Do any of you use your 2 stroke outboard oil in chainsaws, weed eaters, etc?


----------



## DuckNut (Apr 3, 2009)

No. The oil has different characteristics for water cooled and air cooled.

In a pinch you could but I would not for long term use.


----------



## Tow-mater (Sep 28, 2020)

Yes, I have. 
I noticed a little bit of water in my removable 6 gal boat tank and moved the outboard mix gas into my yard tool gas can to be able to separate the water out and just used the outboard gas in the yard tools. I've done this a few times since but only found the water in the boat tank once. For convenience I hadn't worried about putting the outboard mix in my yard tools but of course I wouldn't put my yard tool mix into my outboard.


----------



## eightwt (May 11, 2017)

Thanks.
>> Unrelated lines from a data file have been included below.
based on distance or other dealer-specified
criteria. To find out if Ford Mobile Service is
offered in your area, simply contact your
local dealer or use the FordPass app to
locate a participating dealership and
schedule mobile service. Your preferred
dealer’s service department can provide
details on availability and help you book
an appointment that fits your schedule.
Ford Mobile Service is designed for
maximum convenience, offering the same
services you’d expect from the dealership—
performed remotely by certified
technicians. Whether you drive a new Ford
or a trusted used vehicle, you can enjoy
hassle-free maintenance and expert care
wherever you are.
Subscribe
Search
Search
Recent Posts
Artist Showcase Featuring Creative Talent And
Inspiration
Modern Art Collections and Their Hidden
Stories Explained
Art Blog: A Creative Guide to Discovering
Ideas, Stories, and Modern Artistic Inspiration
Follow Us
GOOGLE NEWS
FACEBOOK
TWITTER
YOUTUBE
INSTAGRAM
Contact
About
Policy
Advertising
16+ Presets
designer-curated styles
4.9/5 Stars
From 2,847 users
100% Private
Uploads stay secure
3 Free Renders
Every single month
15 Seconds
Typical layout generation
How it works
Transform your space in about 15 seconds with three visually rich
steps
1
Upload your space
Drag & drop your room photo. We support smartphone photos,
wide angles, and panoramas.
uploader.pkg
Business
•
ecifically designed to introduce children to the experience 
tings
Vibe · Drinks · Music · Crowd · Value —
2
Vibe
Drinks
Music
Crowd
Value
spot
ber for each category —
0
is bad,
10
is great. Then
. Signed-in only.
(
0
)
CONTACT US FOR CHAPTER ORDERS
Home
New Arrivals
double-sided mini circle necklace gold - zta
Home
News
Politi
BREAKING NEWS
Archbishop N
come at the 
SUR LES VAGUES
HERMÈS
Not an emergency, so will get some regular chain saw oil.


----------



## permitchaser (Aug 26, 2013)

I have an old gallon can of 2cycle oil I had left over from and old bass boat. I've been using it on all my yard tools with no problems. I am switching to Stihl oil to keep the warranty on my edger


----------



## CurtisWright (May 9, 2012)

Used quick silver synthetic blend whole life in all my small engines and never a problem. About 2 years ago I went to 20V Dewalt for the weed wacker, blower, and chainsaw...never going back. Saving my pennies for the mower now.


----------